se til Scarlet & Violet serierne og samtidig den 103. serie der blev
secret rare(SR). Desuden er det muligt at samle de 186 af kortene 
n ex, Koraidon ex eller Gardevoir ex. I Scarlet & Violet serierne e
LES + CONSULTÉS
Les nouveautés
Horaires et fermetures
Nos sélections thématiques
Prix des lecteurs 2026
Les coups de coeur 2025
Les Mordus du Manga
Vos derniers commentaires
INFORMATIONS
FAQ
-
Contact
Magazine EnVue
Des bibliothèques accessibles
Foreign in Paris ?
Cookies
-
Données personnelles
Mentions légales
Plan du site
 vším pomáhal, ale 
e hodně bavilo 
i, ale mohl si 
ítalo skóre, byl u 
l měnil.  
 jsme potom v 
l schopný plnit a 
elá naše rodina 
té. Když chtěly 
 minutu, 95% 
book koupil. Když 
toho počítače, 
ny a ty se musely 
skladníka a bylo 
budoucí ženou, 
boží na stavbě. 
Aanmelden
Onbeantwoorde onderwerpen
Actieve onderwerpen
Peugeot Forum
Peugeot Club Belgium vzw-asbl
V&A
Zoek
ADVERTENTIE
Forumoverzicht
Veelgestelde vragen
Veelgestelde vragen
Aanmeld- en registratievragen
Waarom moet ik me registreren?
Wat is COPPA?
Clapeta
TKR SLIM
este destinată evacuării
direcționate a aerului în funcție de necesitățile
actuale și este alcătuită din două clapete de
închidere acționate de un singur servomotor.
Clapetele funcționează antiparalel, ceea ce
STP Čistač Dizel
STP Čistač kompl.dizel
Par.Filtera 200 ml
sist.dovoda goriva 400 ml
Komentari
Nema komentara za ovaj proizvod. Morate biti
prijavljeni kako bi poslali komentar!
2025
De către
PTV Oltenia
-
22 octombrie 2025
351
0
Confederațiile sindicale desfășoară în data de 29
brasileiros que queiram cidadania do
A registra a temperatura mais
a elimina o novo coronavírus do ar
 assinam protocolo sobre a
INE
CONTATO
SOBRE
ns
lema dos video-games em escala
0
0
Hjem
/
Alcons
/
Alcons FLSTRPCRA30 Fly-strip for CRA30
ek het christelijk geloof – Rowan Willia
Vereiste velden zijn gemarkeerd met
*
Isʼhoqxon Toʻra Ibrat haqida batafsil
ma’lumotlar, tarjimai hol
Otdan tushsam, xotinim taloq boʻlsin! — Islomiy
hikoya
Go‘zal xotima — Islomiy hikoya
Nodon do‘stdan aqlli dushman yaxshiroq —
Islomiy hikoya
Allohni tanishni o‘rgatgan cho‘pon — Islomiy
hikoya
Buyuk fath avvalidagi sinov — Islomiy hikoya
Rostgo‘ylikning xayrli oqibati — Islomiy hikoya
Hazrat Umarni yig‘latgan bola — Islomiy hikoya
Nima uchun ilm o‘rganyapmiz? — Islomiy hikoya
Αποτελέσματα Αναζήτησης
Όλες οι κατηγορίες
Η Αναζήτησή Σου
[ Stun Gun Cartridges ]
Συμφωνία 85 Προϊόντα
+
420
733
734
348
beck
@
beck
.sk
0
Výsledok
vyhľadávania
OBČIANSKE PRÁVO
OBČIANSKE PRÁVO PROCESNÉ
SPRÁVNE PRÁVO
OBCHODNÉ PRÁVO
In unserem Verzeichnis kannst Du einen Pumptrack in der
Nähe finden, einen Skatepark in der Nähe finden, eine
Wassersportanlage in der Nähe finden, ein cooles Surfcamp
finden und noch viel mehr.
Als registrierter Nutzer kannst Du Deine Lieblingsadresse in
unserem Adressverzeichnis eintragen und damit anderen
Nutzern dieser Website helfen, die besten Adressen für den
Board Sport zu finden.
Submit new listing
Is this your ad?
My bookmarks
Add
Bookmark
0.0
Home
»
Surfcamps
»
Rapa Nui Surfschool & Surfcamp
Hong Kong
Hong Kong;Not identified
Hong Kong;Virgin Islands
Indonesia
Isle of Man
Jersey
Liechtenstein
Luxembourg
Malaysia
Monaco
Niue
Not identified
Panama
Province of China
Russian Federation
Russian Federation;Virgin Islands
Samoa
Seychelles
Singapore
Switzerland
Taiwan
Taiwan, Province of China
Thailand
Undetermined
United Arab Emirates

Task statement: The records above are to be reproduced exactly, with nothing left out.

Response to the task:
se til Scarlet & Violet serierne og samtidig den 103. serie der blev
secret rare(SR). Desuden er det muligt at samle de 186 af kortene 
n ex, Koraidon ex eller Gardevoir ex. I Scarlet & Violet serierne e
LES + CONSULTÉS
Les nouveautés
Horaires et fermetures
Nos sélections thématiques
Prix des lecteurs 2026
Les coups de coeur 2025
Les Mordus du Manga
Vos derniers commentaires
INFORMATIONS
FAQ
-
Contact
Magazine EnVue
Des bibliothèques accessibles
Foreign in Paris ?
Cookies
-
Données personnelles
Mentions légales
Plan du site
 vším pomáhal, ale 
e hodně bavilo 
i, ale mohl si 
ítalo skóre, byl u 
l měnil.  
 jsme potom v 
l schopný plnit a 
elá naše rodina 
té. Když chtěly 
 minutu, 95% 
book koupil. Když 
toho počítače, 
ny a ty se musely 
skladníka a bylo 
budoucí ženou, 
boží na stavbě. 
Aanmelden
Onbeantwoorde onderwerpen
Actieve onderwerpen
Peugeot Forum
Peugeot Club Belgium vzw-asbl
V&A
Zoek
ADVERTENTIE
Forumoverzicht
Veelgestelde vragen
Veelgestelde vragen
Aanmeld- en registratievragen
Waarom moet ik me registreren?
Wat is COPPA?
Clapeta
TKR SLIM
este destinată evacuării
direcționate a aerului în funcție de necesitățile
actuale și este alcătuită din două clapete de
închidere acționate de un singur servomotor.
Clapetele funcționează antiparalel, ceea ce
STP Čistač Dizel
STP Čistač kompl.dizel
Par.Filtera 200 ml
sist.dovoda goriva 400 ml
Komentari
Nema komentara za ovaj proizvod. Morate biti
prijavljeni kako bi poslali komentar!
2025
De către
PTV Oltenia
-
22 octombrie 2025
351
0
Confederațiile sindicale desfășoară în data de 29
brasileiros que queiram cidadania do
A registra a temperatura mais
a elimina o novo coronavírus do ar
 assinam protocolo sobre a
INE
CONTATO
SOBRE
ns
lema dos video-games em escala
0
0
Hjem
/
Alcons
/
Alcons FLSTRPCRA30 Fly-strip for CRA30
ek het christelijk geloof – Rowan Willia
Vereiste velden zijn gemarkeerd met
*
Isʼhoqxon Toʻra Ibrat haqida batafsil
ma’lumotlar, tarjimai hol
Otdan tushsam, xotinim taloq boʻlsin! — Islomiy
hikoya
Go‘zal xotima — Islomiy hikoya
Nodon do‘stdan aqlli dushman yaxshiroq —
Islomiy hikoya
Allohni tanishni o‘rgatgan cho‘pon — Islomiy
hikoya
Buyuk fath avvalidagi sinov — Islomiy hikoya
Rostgo‘ylikning xayrli oqibati — Islomiy hikoya
Hazrat Umarni yig‘latgan bola — Islomiy hikoya
Nima uchun ilm o‘rganyapmiz? — Islomiy hikoya
Αποτελέσματα Αναζήτησης
Όλες οι κατηγορίες
Η Αναζήτησή Σου
[ Stun Gun Cartridges ]
Συμφωνία 85 Προϊόντα
+
420
733
734
348
beck
@
beck
.sk
0
Výsledok
vyhľadávania
OBČIANSKE PRÁVO
OBČIANSKE PRÁVO PROCESNÉ
SPRÁVNE PRÁVO
OBCHODNÉ PRÁVO
In unserem Verzeichnis kannst Du einen Pumptrack in der
Nähe finden, einen Skatepark in der Nähe finden, eine
Wassersportanlage in der Nähe finden, ein cooles Surfcamp
finden und noch viel mehr.
Als registrierter Nutzer kannst Du Deine Lieblingsadresse in
unserem Adressverzeichnis eintragen und damit anderen
Nutzern dieser Website helfen, die besten Adressen für den
Board Sport zu finden.
Submit new listing
Is this your ad?
My bookmarks
Add
Bookmark
0.0
Home
»
Surfcamps
»
Rapa Nui Surfschool & Surfcamp
Hong Kong
Hong Kong;Not identified
Hong Kong;Virgin Islands
Indonesia
Isle of Man
Jersey
Liechtenstein
Luxembourg
Malaysia
Monaco
Niue
Not identified
Panama
Province of China
Russian Federation
Russian Federation;Virgin Islands
Samoa
Seychelles
Singapore
Switzerland
Taiwan
Taiwan, Province of China
Thailand
Undetermined
United Arab Emirates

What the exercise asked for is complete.